Je dirais que oui, vous savez, parce que beaucoup de jeunes, en fait, me parlent de ces disques. Je me rappelle avoir joué dans ce pays il y a un certain temps et j'ai baissé les yeux et il y avait ce gosse, il ne pouvait pas avoir plus de 14 ou 15 ans, il nous chantait toutes les paroles, Greetings From Asbury Park, littéralement mot à mot (rires). D'une certaine façon, je pense que oui, mais une bonne chanson prend aussi des années à trouver sa place. Quand je rejoue Thunder Road ou une autre, je peux, de ma perspective, la chanter en étant très à l'aise parce que cette musique parlait d'une perte de l'innocence, il y a de l'innocence en vous, mais il y a aussi de l'innocence en train de se perdre (rires). Et ça, c'était l'Amérique au moment où je l'ai écrite. J'ai écrit cet album juste avant la fin de la guerre du Vietnam, quand ce sentiment s'est emparé du pays. Une partie de moi s'intéressait à la musique qui avait cette innocence, les trucs de Spector, le rock'nroll des années soixante, soixante-dix, mais moi-même, je ne faisais pas partie de ces gens-là. Je me suis rendu compte que je n'étais pas un de mes héros, j'étais quelque chose d'autre et j'ai dû le prendre en considération. Donc, quand j'ai écrit ces chansons et intégré beaucoup de choses que j'aimais de ces années-là, j'étais aussi conscient que je devais trouver une place qui admettait ce qui m'était arrivé, ainsi qu'à tous les autres, là où j'habitais.
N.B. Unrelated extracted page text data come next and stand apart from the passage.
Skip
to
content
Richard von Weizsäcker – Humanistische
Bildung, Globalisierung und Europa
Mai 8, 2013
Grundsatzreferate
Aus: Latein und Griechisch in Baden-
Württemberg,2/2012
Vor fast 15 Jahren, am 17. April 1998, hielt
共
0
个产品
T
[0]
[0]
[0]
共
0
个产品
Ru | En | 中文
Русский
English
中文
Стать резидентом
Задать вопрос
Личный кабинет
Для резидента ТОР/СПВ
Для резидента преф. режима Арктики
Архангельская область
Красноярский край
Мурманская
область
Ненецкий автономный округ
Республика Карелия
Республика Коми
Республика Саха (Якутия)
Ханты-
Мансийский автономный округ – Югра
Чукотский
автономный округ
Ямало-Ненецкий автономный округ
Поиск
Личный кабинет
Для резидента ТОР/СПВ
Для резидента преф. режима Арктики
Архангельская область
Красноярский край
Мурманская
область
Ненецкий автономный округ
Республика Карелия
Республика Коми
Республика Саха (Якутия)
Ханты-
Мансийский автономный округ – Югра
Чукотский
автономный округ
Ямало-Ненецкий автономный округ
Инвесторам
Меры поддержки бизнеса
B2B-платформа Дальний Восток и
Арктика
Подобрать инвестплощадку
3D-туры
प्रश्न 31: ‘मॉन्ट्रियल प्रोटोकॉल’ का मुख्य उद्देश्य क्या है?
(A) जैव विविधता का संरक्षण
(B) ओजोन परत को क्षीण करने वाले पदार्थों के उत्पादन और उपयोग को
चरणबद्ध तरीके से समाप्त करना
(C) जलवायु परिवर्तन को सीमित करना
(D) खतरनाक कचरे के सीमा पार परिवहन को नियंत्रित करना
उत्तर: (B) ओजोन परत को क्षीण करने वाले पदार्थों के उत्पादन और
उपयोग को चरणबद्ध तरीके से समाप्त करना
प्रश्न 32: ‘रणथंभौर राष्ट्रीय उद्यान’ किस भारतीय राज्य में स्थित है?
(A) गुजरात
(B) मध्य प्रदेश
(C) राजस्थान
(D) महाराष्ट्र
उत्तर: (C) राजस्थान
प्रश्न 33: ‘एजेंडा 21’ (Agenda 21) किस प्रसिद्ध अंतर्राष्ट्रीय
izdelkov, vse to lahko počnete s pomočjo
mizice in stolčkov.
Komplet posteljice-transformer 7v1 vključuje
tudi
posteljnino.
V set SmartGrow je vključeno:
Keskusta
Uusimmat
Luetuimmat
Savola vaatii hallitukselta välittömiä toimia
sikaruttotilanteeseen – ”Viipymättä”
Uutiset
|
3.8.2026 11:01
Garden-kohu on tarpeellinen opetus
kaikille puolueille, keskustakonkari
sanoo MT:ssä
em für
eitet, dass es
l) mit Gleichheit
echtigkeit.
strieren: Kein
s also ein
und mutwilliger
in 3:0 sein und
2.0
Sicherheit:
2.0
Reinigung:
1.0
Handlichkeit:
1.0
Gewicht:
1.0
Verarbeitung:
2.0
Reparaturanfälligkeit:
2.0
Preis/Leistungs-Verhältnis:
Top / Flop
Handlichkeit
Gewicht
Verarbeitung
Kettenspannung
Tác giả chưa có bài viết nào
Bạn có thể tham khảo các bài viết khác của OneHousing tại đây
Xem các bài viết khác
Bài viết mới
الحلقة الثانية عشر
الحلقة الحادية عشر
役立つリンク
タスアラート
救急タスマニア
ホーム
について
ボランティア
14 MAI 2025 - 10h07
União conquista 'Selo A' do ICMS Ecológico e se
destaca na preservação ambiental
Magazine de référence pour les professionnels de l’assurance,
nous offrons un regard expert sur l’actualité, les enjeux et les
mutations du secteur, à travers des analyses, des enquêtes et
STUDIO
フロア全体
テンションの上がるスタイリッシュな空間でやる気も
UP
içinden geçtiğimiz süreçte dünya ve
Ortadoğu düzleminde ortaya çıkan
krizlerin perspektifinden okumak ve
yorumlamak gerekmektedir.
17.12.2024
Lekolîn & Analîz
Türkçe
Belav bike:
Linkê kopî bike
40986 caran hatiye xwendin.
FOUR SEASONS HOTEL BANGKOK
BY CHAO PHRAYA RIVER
Je suppose que c'est là où le lien émotionnel avec votre musique est passé, pour tant de gens à l'époque. Parce que tous ces gens-là avaient grandi en adorant ce genre de musique, mais elle ne faisait plus l'affaire.

Je crois que nous étions un amalgame bizarre de choses à cette époque-là. Il y avait beaucoup d'éléments familiers dans notre musique, si bien que pour beaucoup de gens, c'était comme si elle faisait partie de leur vie; elle touchait soit vos véritables souvenirs, soit votre univers imaginaire, cet endroit auquel vous pensez quand vous pensez à votre ville natale, ou à la personne que vous étiez, ou à la personne que vous auriez pu être. Et la musique a rassemblé ces choses-là, il y avait donc un élément qui vous mettait à l'aise. Et cependant, en même temps, nous étions en train de changer d'endroit, et c'est ce qui a été reconnu dans ma musique également, et c'est pourquoi les gens ont toujours eu ces sentiments profonds par rapport à elle.

Je pense qu'elle a rendu des gens à l'aise, et il y avait ces formes de style qui ont accroché les oreilles des gens, des choses qu'ils avaient l'habitude d'entendre... mais seule, cette musique n'aurait pas permis aux gens d'avoir des sentiments profonds, c'était l'autre truc. C'est pourquoi Born To Run et Thunder Road résonnent; les gens ont pris ces chansons et se les sont appropriées. Je crois que j'ai travaillé dur pour que cela se produise. J'offre un service et j'aime à penser que c'est un service dont nous avons besoin. C'est au cœur de ma tentative pour faire des choses de bien, année après année. C'est la raison qui vous pousse sur scène. Vous voulez voir cette réaction: "Hé, je connais ce gamin. C'est moi !". Parce que je rappelle encore que mes besoins étaient grands et que les choses pouvant y répondre étaient considérées comme de la merde, la musique pop, les films de série B... Mais j'y ai trouvé un vrai moi, qui m'a aidé à comprendre le moi avec lequel j'ai grandi - la personne que j'étais réellement.